[Opening Information shown section]
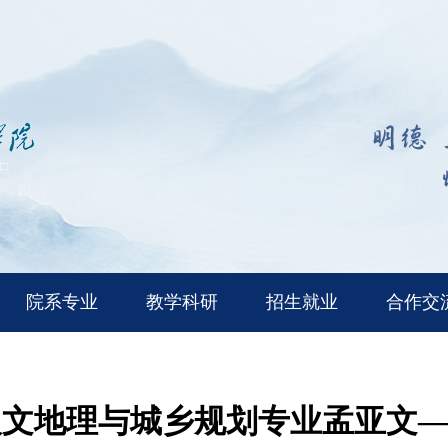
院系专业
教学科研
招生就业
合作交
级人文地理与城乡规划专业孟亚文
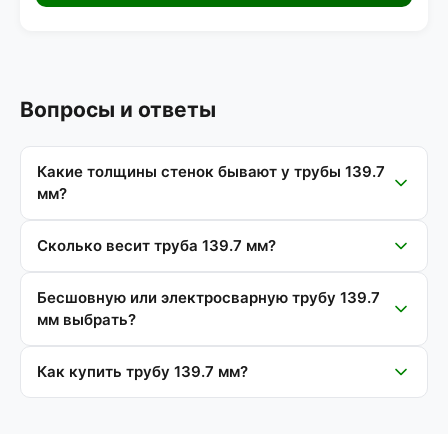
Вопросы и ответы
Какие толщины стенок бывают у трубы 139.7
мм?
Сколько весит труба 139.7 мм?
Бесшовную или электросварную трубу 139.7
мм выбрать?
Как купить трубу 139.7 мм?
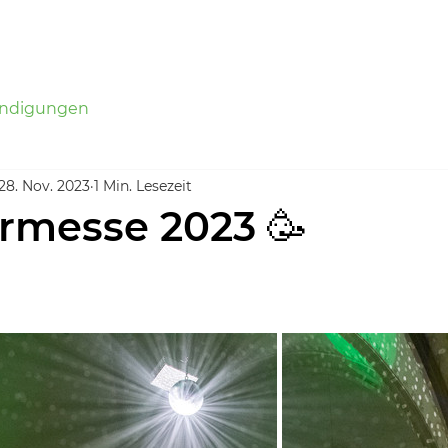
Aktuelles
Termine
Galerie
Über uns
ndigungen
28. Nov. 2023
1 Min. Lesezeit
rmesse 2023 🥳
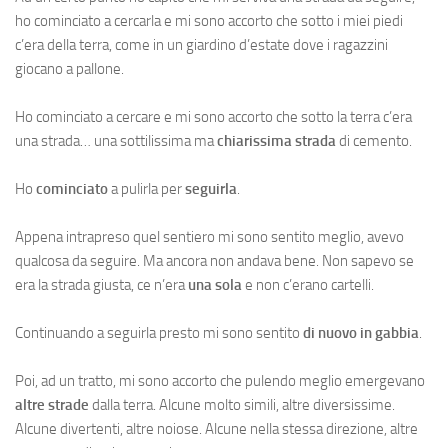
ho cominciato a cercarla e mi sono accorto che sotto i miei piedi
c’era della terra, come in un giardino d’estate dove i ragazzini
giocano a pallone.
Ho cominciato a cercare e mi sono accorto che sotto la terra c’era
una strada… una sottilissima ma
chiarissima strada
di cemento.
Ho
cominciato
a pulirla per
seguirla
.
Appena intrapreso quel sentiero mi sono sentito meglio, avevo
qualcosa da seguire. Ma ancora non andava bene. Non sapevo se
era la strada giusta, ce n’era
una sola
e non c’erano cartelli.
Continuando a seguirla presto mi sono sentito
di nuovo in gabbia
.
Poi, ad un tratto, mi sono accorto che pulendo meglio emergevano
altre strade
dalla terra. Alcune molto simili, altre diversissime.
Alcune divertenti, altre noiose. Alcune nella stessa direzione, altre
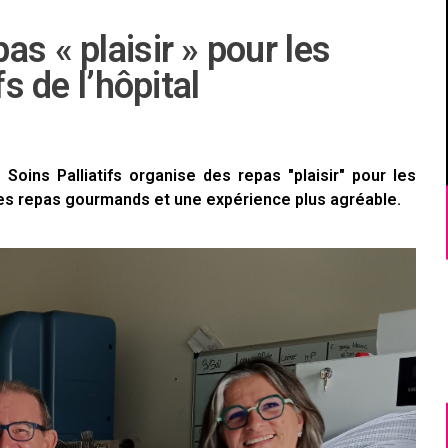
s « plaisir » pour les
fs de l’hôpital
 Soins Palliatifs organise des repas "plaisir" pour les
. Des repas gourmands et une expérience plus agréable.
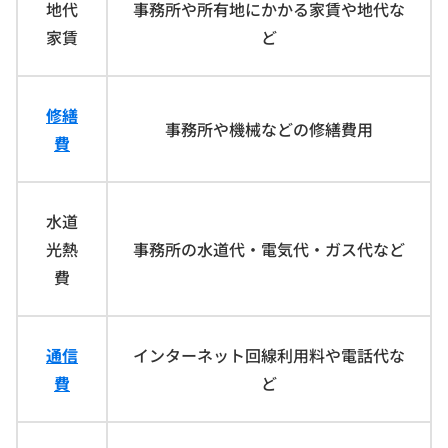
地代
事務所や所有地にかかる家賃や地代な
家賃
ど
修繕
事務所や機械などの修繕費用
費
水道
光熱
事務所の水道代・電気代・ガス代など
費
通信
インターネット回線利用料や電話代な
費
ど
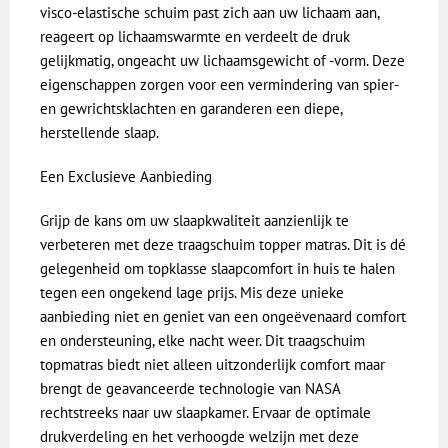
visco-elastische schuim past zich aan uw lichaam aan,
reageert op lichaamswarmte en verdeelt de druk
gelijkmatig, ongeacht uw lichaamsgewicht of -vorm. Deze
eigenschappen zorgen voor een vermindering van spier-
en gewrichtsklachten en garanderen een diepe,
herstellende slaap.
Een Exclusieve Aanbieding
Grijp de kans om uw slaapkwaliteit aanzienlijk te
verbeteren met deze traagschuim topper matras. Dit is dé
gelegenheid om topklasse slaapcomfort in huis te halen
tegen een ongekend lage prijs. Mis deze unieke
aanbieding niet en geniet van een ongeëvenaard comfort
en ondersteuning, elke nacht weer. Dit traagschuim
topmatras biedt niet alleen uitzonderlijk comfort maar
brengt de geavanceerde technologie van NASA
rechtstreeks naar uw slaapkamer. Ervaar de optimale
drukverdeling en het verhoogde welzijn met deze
[Closing Information shown section]
**Task details:**
Which of the lines in the material carry the string "meglio"? Pull them out.

**Solved problem:**
Appena intrapreso quel sentiero mi sono sentito meglio, avevo
Poi, ad un tratto, mi sono accorto che pulendo meglio emergevano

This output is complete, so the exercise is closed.